B.J. Boston, SG, Kentucky
Boston is a poor man’s Cunningham, another high-floor prospect who looks well-developed on both ends of the floor. Boston has a very good handle for his size, and is comfortable handling an NBA-style creation role. His shooting is also fairly promising, with a good blend of pull-up mechanics and off-ball utility. While he’s probably not built to be a top overall scorer, he looks like a very good number two, someone who may blend into the background at the college level but will post excellent numbers and film to show he’s capable of much more. He also has a good reputation as an intangibles guy, which helps this assessment.
The major issue with Boston is his frame, at 6’7”, 175 pounds.

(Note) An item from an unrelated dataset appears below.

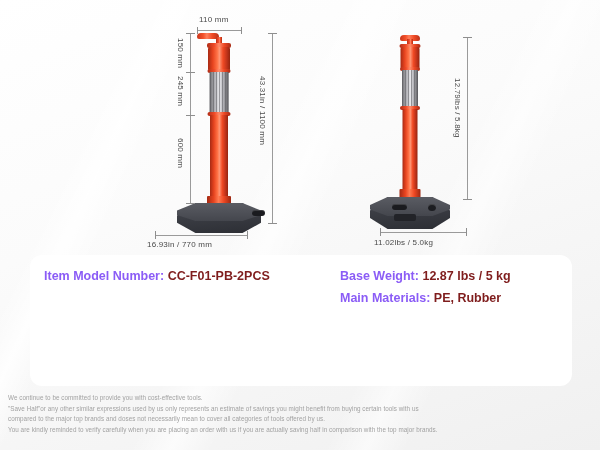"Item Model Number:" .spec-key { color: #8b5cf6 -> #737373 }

He’s very thin, and there’s reason for doubt that he’s going to add the requisite strength to be able to score on the interior in the NBA. However, his skill set definitely lends to him playing as a full-time two guard, and he has shown the type of body control and touch needed by someone this thin to succeed at higher levels of basketball.

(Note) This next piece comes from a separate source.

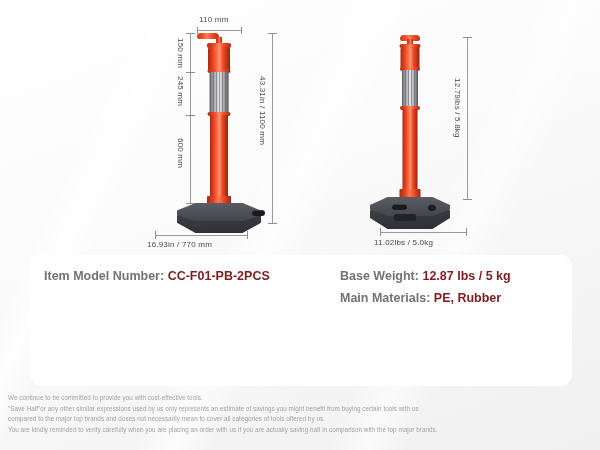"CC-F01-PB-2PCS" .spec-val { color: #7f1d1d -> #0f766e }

Boston might be available in the back half of the top-ten next season, but he’s probably the best bet in this class to be a high level complimentary guy who provides significant value without taking a ton of scoring load.
Usman Garuba, C, Real Madrid
It’s not all wings at the top of the class next season. While Evan Mobley gets a lot of fanfare domestically, and figures to be a top-five pick on most preseason boards, Garuba flies under the radar despite being perhaps the best defensive prospect at the five of the last five or so years. The Real Madrid big man is already getting Euroleague time, and he shows all of the tools you want from an elite defensive prospect: great size at 6’8”, 230 with a 7’2” wingspan, a body that projects further growth, excellent strength and a preliminary understanding of the execution of a lot of complex defensive schemes. Garuba’s shown the ability to defend multiple positions with his agility and strength, and he’s a pretty high level rim protection prospect as well.
Limited offensive capabilities are what keep Garuba lower on most boards at this point, but make no mistake: Garuba is almost certainly going to become an NBA-level defensive anchor. His biggest issues on the defensive end at this point are technique related, especially on the perimeter, and that’s something that can certainly be ironed out in the NBA. His size also isn’t ideal but he seems to be strong enough to be able to compensate in Europe. If the Cavs pass on Onyeka Okongwu this year, and Andre Drummond isn’t the long-term solution at the five, Garuba could be a high level talent that could have a significant impact to their roster construction.